## SOURCE MATERIAL

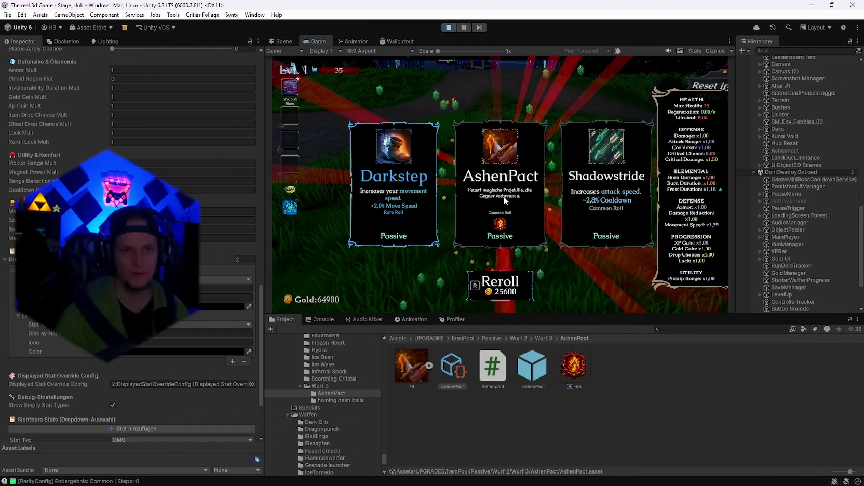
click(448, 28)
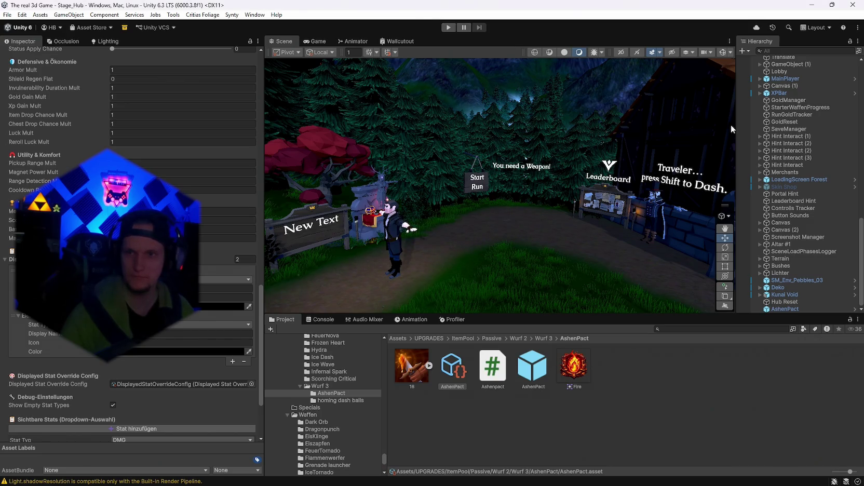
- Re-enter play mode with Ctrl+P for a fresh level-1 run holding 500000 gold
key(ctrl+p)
...
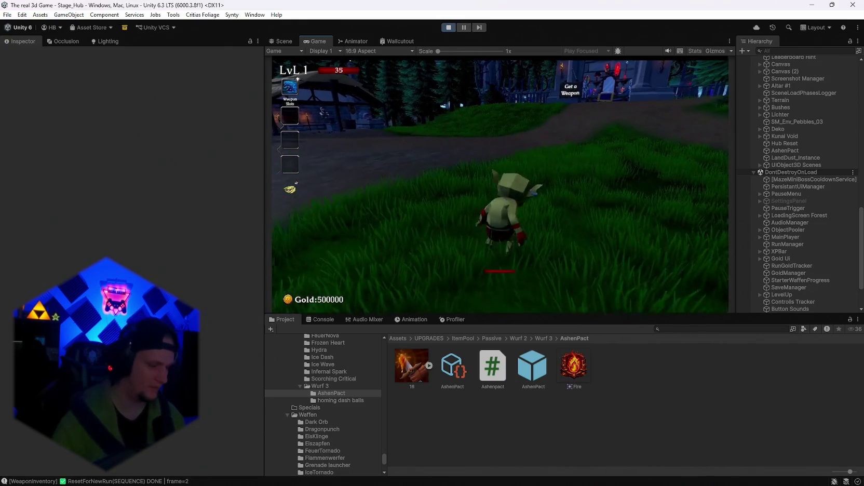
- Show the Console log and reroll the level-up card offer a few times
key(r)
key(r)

## WORK TO COMPLETE
Report each line of the entries where the word "level" occurs.

## OUTPUT OF THE EXERCISE
- Re-enter play mode with Ctrl+P for a fresh level-1 run holding 500000 gold
- Show the Console log and reroll the level-up card offer a few times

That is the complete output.